Open MPI logo

Open MPI User's Mailing List Archives

  |   Home   |   Support   |   FAQ   |   all Open MPI User's mailing list

Subject: Re: [OMPI users] OMPI 1.6.x Hang on khugepaged 100% CPU time
From: Yevgeny Kliteynik (kliteyn_at_[hidden])
Date: 2012-09-04 08:42:22


On 8/30/2012 10:28 PM, Yong Qin wrote:
> On Thu, Aug 30, 2012 at 5:12 AM, Jeff Squyres<jsquyres_at_[hidden]> wrote:
>> On Aug 29, 2012, at 2:25 PM, Yong Qin wrote:
>>
>>> This issue has been observed on OMPI 1.6 and 1.6.1 with openib btl but
>>> not on 1.4.5 (tcp btl is always fine). The application is VASP and
>>> only one specific dataset is identified during the testing, and the OS
>>> is SL 6.2 with kernel 2.6.32-220.23.1.el6.x86_64. The issue is that
>>> when a certain type of load is put on OMPI 1.6.x, khugepaged thread
>>> always runs with 100% CPU load, and it looks to me like that OMPI is
>>> waiting for some memory to be available thus appears to be hung.
>>> Reducing the per node processes would sometimes ease the problem a bit
>>> but not always.

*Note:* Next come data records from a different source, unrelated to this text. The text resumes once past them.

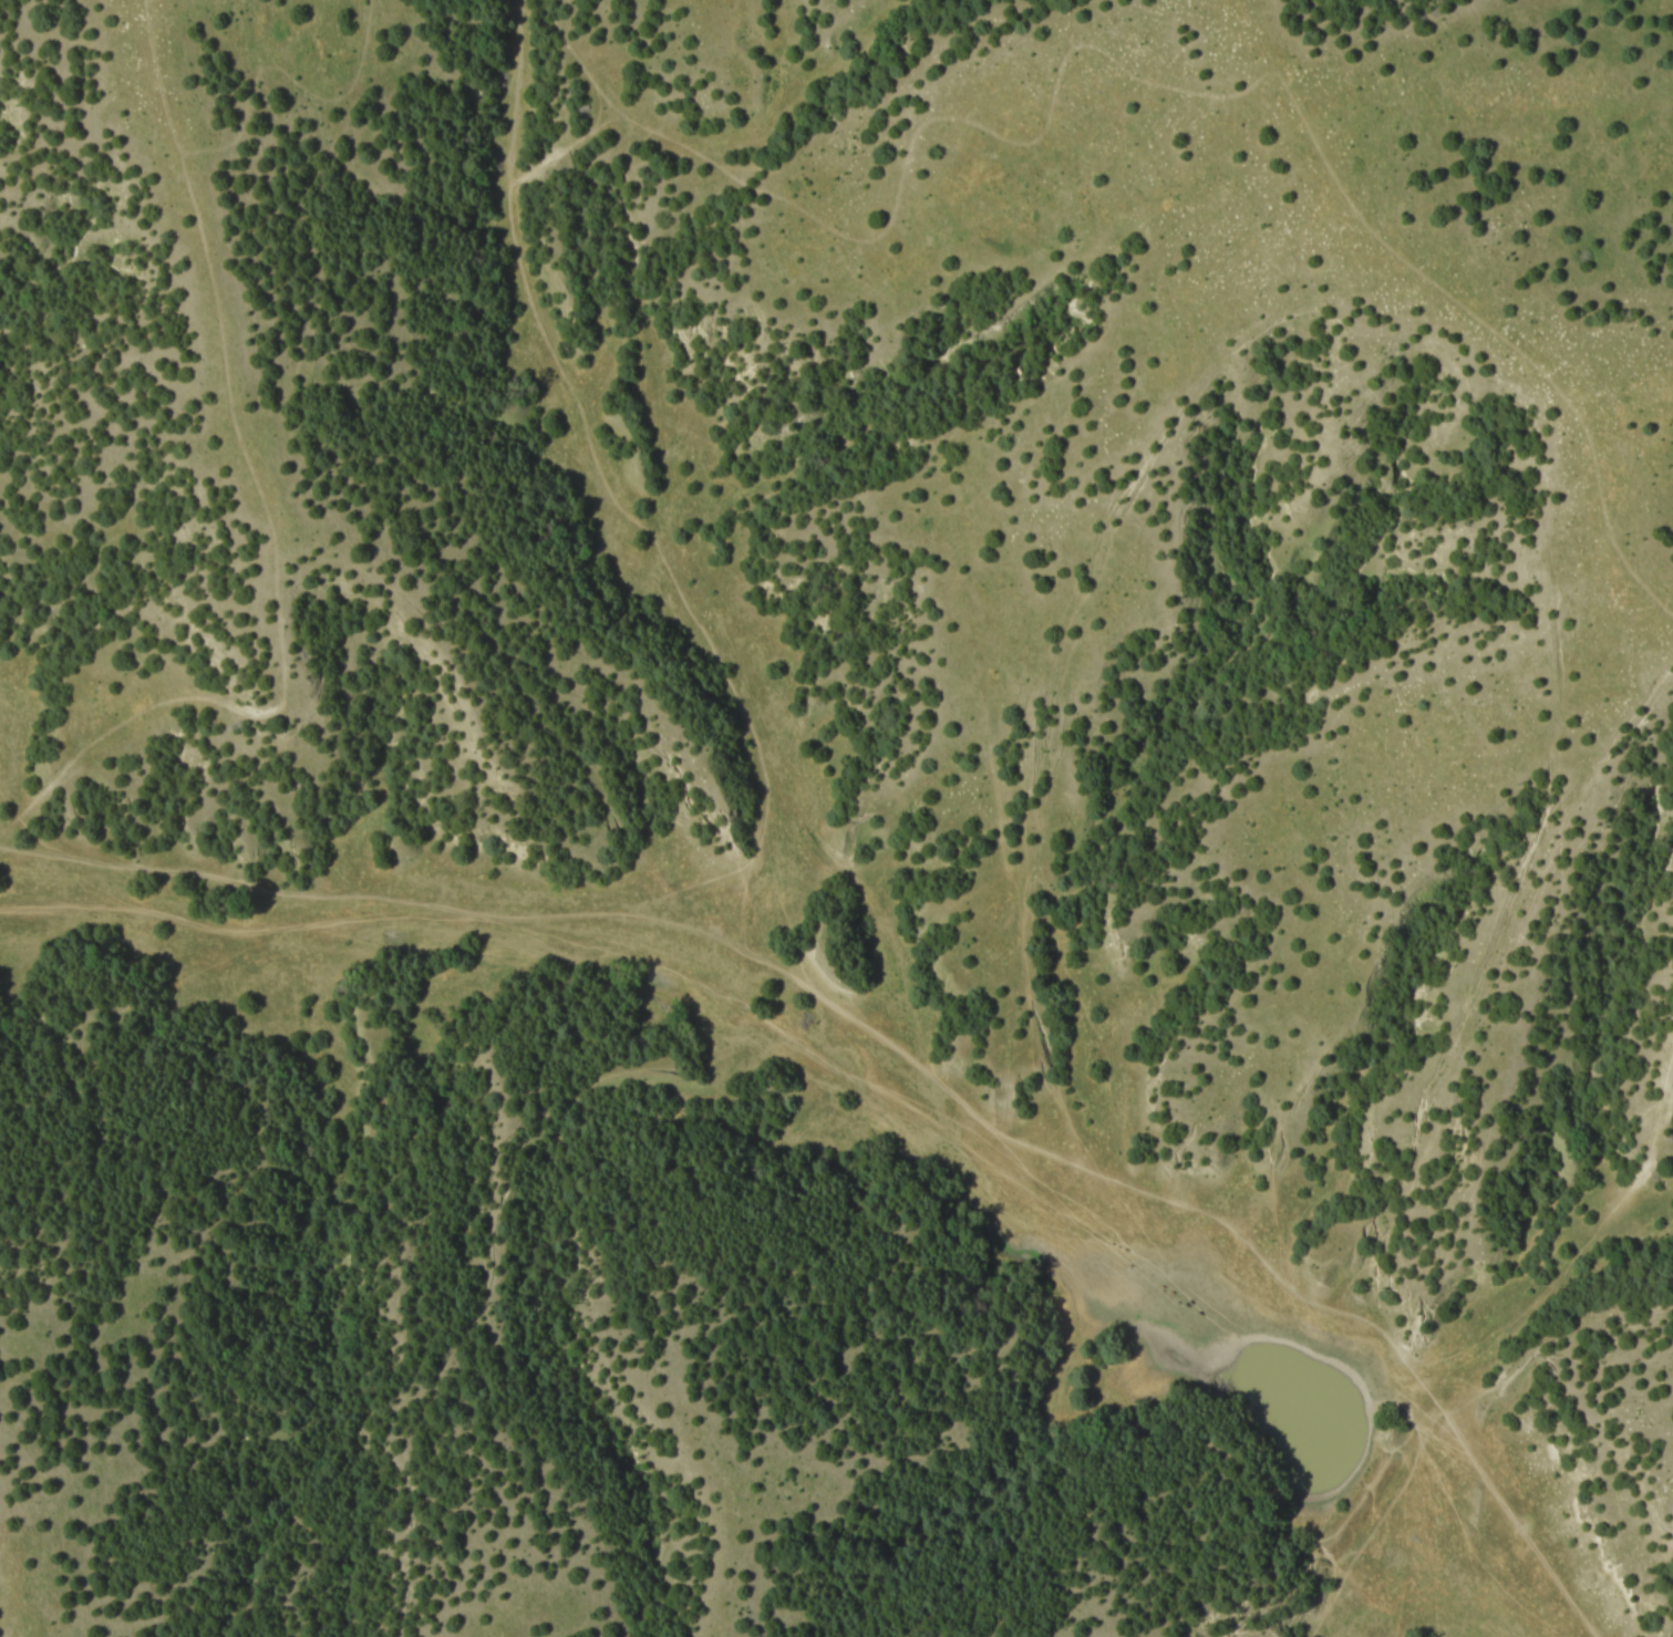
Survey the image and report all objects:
road: (863, 237)
road: (281, 474)
road: (1036, 603)
crop: (836, 818)
road: (515, 936)
road: (1462, 1004)
road: (901, 1048)
road: (492, 1243)
road: (1570, 1386)
road: (1406, 1509)
road: (1334, 1525)
road: (1331, 1589)

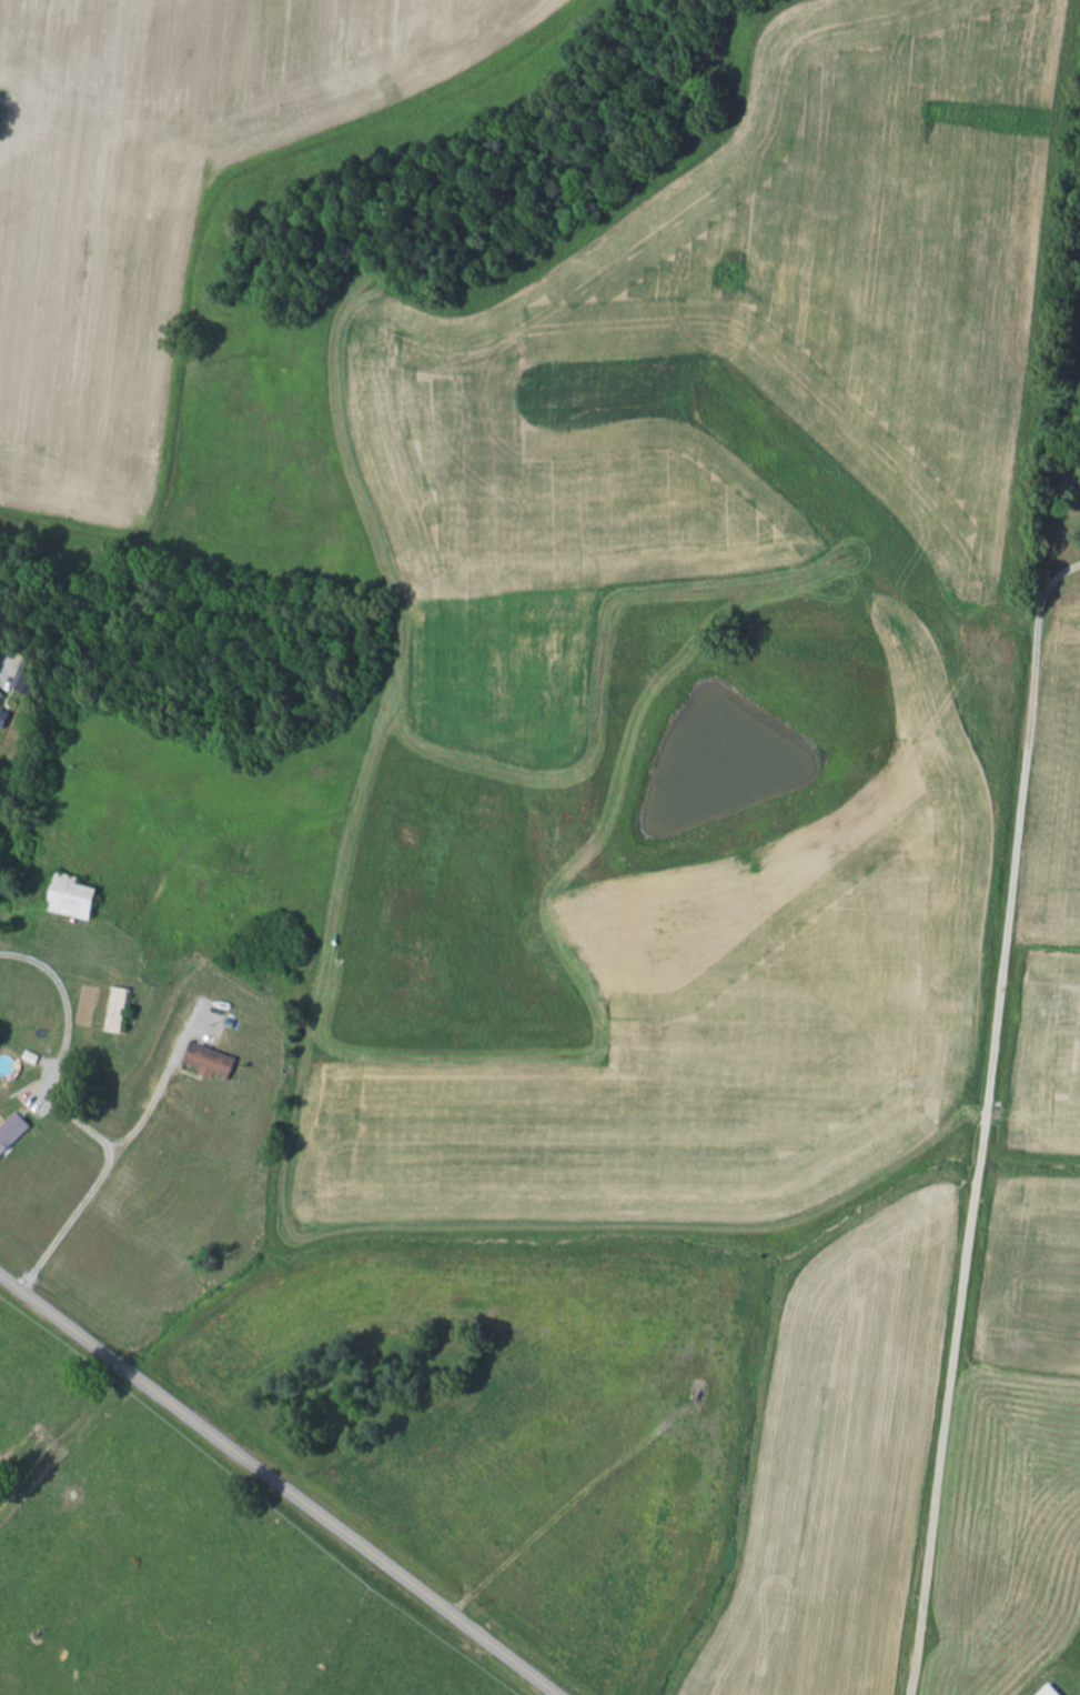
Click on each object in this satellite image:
building: (2, 697)
building: (5, 718)
building: (78, 897)
building: (123, 1010)
building: (215, 1061)
road: (975, 1069)
building: (14, 1134)
road: (278, 1483)
road: (30, 1650)
building: (1054, 1691)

So I did some further testing by playing around with
>>> the kernel transparent hugepage support.
>>>
>>> 1. Disable transparent hugepage support completely (echo never
>>>> /sys/kernel/mm/redhat_transparent_hugepage/enabled). This would allow
>>> the program to progress as normal (as in 1.4.5). Total run time for an
>>> iteration is 3036.03 s.
>>
>> I'll admit that we have not tested using transparent hugepages. I wonder if there's some kind of bad interaction going on here...
>
> The transparent hugepage is "transparent", which means it is
> automatically applied to all applications unless it is explicitly told
> otherwise. I highly suspect that it is not working properly in this
> case.

Like Jeff said - I don't think we've ever tested OMPI with transparent
huge pages.

>>
>> What exactly does changing this setting do?
>
> Here (http://lwn.net/Articles/423592/) is a pretty good documentation
> on what these settings would do to the behaviour of the THP. I don't
> think I can explain it better than the article so I will leave it to
> you to digest. :)
>
>>
>>> 2. Disable VM defrag effort (echo never
>>>> /sys/kernel/mm/redhat_transparent_hugepage/defrag). This allows the
>>> program to run as well, but the performance is horrible. The same
>>> iteration takes 4967.40 s.
>>>
>>> 3. Disable defrag in khugepaged (echo no
>>>> /sys/kernel/mm/redhat_transparent_hugepage/khugepaged/defrag). This
>>> allows the program to run, and the performance is worse than #1 but
>>> better than #2. The same iteration takes 3348.10 s.
>>>
>>> 4. Disable both VM defrag and khugepaged defrag (#2 + #3). Similar
>>> performance as #3.
>>>
>>> So my question is, looks to me like this has to do with the memory
>>> management in the openib btl, are we using huge pages in 1.6.x? If
>>> that is true, is there a better way to resolve or workaround it within
>>> OMPI itself without disabling transparent hugepage support? We'd like
>>> to keep the hugepage support if possible.
>>
>> Mellanox -- can you comment on this?

Actually, I don't think that THP were really tested with OFED.
I can think of lots of ways thing can go wrong there.
This might be a good question to address to Linux-RDMA mailing list.

-- YK